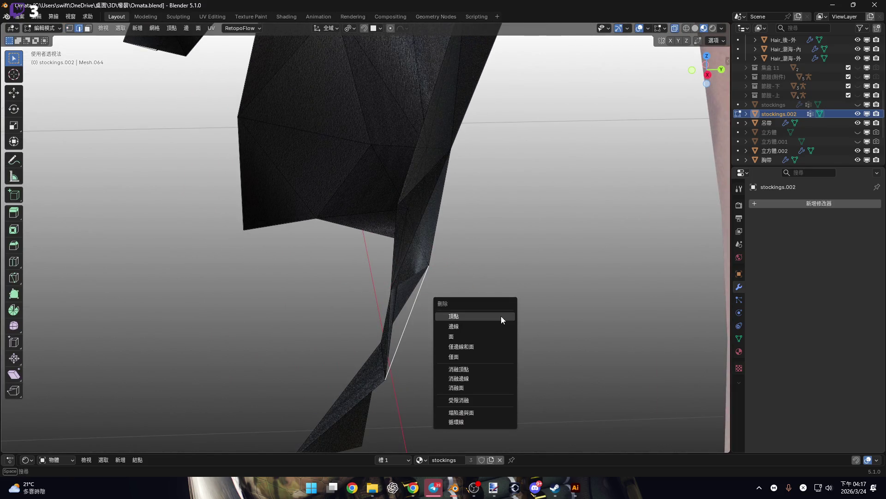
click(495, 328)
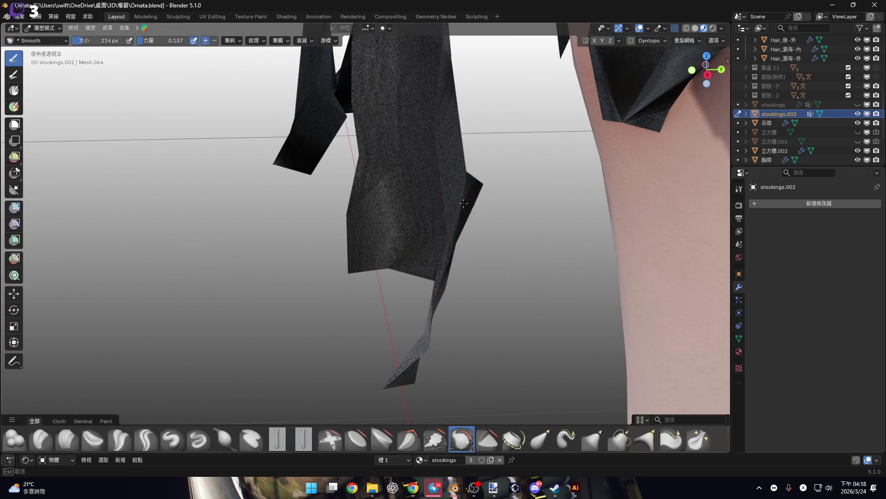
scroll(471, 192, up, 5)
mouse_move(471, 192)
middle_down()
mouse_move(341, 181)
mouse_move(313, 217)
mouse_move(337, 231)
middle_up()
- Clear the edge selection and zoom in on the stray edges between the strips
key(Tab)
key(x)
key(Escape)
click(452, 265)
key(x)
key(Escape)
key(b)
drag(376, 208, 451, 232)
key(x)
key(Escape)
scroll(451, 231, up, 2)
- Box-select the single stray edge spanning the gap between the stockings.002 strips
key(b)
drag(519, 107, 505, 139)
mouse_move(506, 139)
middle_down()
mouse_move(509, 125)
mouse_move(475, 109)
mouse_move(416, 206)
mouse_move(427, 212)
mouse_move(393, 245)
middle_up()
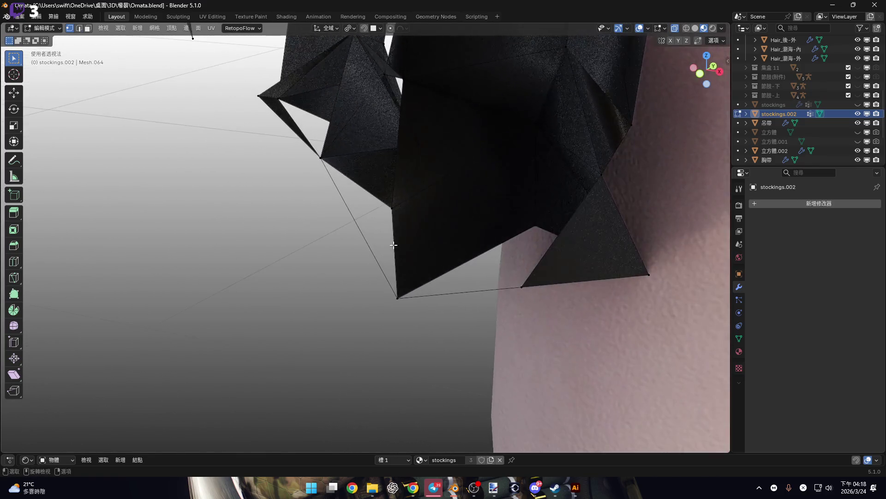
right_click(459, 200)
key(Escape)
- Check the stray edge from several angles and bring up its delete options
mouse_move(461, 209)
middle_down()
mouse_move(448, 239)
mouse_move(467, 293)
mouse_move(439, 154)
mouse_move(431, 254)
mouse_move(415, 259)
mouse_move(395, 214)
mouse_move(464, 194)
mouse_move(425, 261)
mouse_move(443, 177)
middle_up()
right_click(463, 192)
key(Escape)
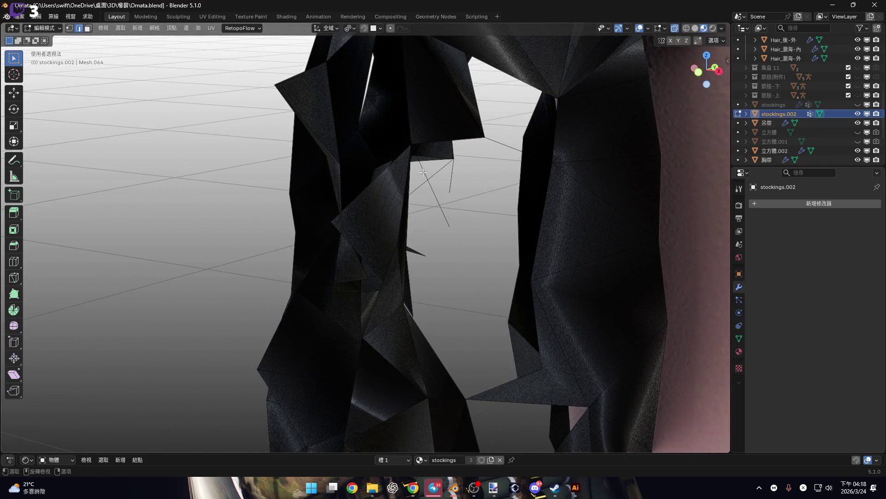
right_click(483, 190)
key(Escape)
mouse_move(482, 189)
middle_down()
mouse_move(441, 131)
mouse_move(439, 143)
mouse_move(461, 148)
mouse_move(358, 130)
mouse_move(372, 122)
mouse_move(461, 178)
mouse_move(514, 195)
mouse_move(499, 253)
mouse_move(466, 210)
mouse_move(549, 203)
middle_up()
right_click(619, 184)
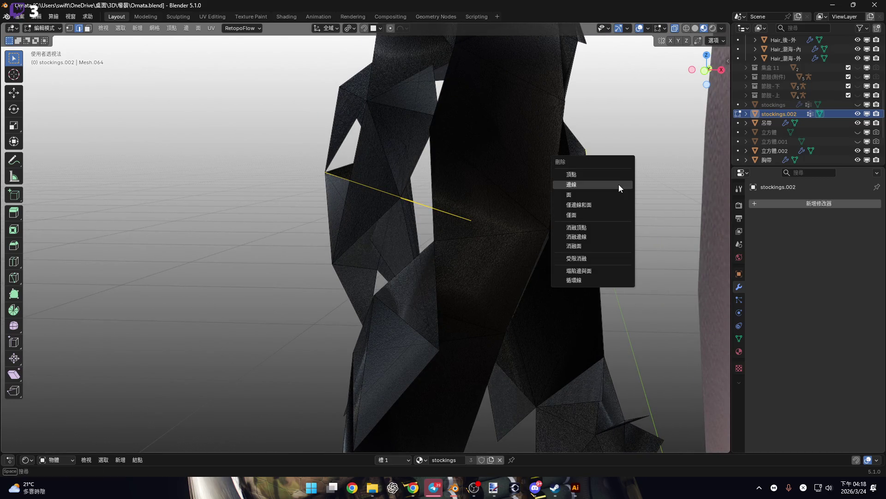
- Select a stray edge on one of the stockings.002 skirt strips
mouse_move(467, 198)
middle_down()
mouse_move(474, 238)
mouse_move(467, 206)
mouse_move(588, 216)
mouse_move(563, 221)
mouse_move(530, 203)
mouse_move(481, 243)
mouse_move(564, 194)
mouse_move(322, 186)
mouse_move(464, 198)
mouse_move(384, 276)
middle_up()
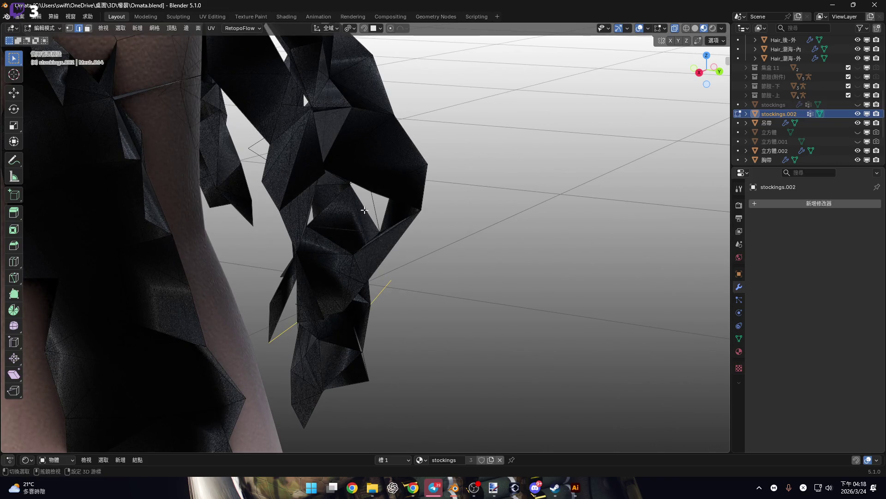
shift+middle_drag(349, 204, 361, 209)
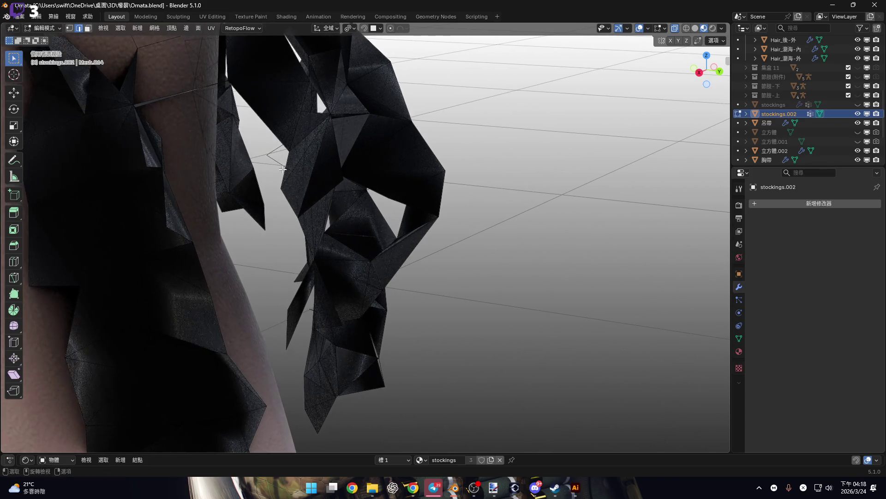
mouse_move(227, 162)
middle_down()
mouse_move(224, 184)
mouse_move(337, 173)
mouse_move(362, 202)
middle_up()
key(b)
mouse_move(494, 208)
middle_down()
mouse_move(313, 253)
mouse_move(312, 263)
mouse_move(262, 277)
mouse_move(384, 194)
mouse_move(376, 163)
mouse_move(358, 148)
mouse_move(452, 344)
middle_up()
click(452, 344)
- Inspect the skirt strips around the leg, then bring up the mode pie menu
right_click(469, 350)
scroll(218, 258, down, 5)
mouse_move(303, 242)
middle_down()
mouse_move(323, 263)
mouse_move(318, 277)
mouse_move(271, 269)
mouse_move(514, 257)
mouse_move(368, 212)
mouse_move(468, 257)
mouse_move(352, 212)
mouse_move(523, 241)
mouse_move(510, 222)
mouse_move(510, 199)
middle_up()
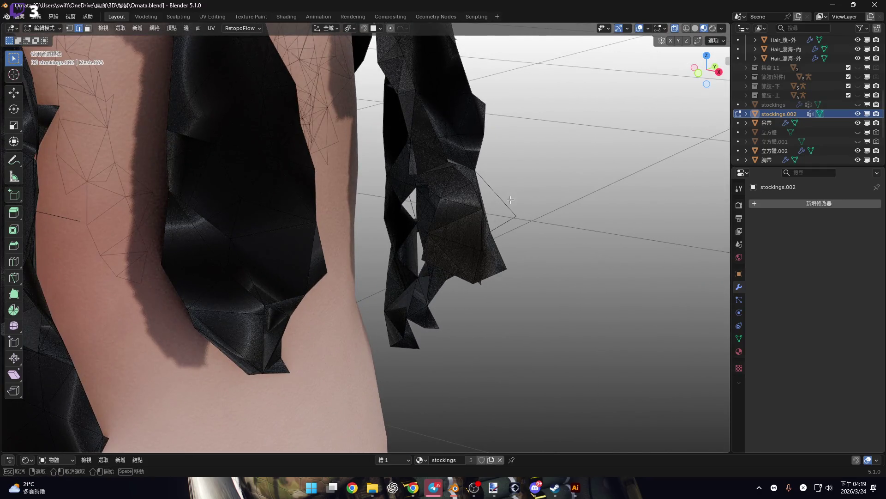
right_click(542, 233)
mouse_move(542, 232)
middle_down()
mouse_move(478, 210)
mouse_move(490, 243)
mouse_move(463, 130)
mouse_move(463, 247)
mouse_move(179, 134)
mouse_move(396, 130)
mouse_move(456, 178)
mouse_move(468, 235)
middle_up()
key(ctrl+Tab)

====

ACTION ITEM>
Set every entry down again exactly as written, and omit the images.

ANSWER TO THE EXERCISE>
click(495, 328)
scroll(471, 192, up, 5)
mouse_move(471, 192)
middle_down()
mouse_move(341, 181)
mouse_move(313, 217)
mouse_move(337, 231)
middle_up()
- Clear the edge selection and zoom in on the stray edges between the strips
key(Tab)
key(x)
key(Escape)
click(452, 265)
key(x)
key(Escape)
key(b)
drag(376, 208, 451, 232)
key(x)
key(Escape)
scroll(451, 231, up, 2)
- Box-select the single stray edge spanning the gap between the stockings.002 strips
key(b)
drag(519, 107, 505, 139)
mouse_move(506, 139)
middle_down()
mouse_move(509, 125)
mouse_move(475, 109)
mouse_move(416, 206)
mouse_move(427, 212)
mouse_move(393, 245)
middle_up()
right_click(459, 200)
key(Escape)
- Check the stray edge from several angles and bring up its delete options
mouse_move(461, 209)
middle_down()
mouse_move(448, 239)
mouse_move(467, 293)
mouse_move(439, 154)
mouse_move(431, 254)
mouse_move(415, 259)
mouse_move(395, 214)
mouse_move(464, 194)
mouse_move(425, 261)
mouse_move(443, 177)
middle_up()
right_click(463, 192)
key(Escape)
right_click(483, 190)
key(Escape)
mouse_move(482, 189)
middle_down()
mouse_move(441, 131)
mouse_move(439, 143)
mouse_move(461, 148)
mouse_move(358, 130)
mouse_move(372, 122)
mouse_move(461, 178)
mouse_move(514, 195)
mouse_move(499, 253)
mouse_move(466, 210)
mouse_move(549, 203)
middle_up()
right_click(619, 184)
- Select a stray edge on one of the stockings.002 skirt strips
mouse_move(467, 198)
middle_down()
mouse_move(474, 238)
mouse_move(467, 206)
mouse_move(588, 216)
mouse_move(563, 221)
mouse_move(530, 203)
mouse_move(481, 243)
mouse_move(564, 194)
mouse_move(322, 186)
mouse_move(464, 198)
mouse_move(384, 276)
middle_up()
shift+middle_drag(349, 204, 361, 209)
mouse_move(227, 162)
middle_down()
mouse_move(224, 184)
mouse_move(337, 173)
mouse_move(362, 202)
middle_up()
key(b)
mouse_move(494, 208)
middle_down()
mouse_move(313, 253)
mouse_move(312, 263)
mouse_move(262, 277)
mouse_move(384, 194)
mouse_move(376, 163)
mouse_move(358, 148)
mouse_move(452, 344)
middle_up()
click(452, 344)
- Inspect the skirt strips around the leg, then bring up the mode pie menu
right_click(469, 350)
scroll(218, 258, down, 5)
mouse_move(303, 242)
middle_down()
mouse_move(323, 263)
mouse_move(318, 277)
mouse_move(271, 269)
mouse_move(514, 257)
mouse_move(368, 212)
mouse_move(468, 257)
mouse_move(352, 212)
mouse_move(523, 241)
mouse_move(510, 222)
mouse_move(510, 199)
middle_up()
right_click(542, 233)
mouse_move(542, 232)
middle_down()
mouse_move(478, 210)
mouse_move(490, 243)
mouse_move(463, 130)
mouse_move(463, 247)
mouse_move(179, 134)
mouse_move(396, 130)
mouse_move(456, 178)
mouse_move(468, 235)
middle_up()
key(ctrl+Tab)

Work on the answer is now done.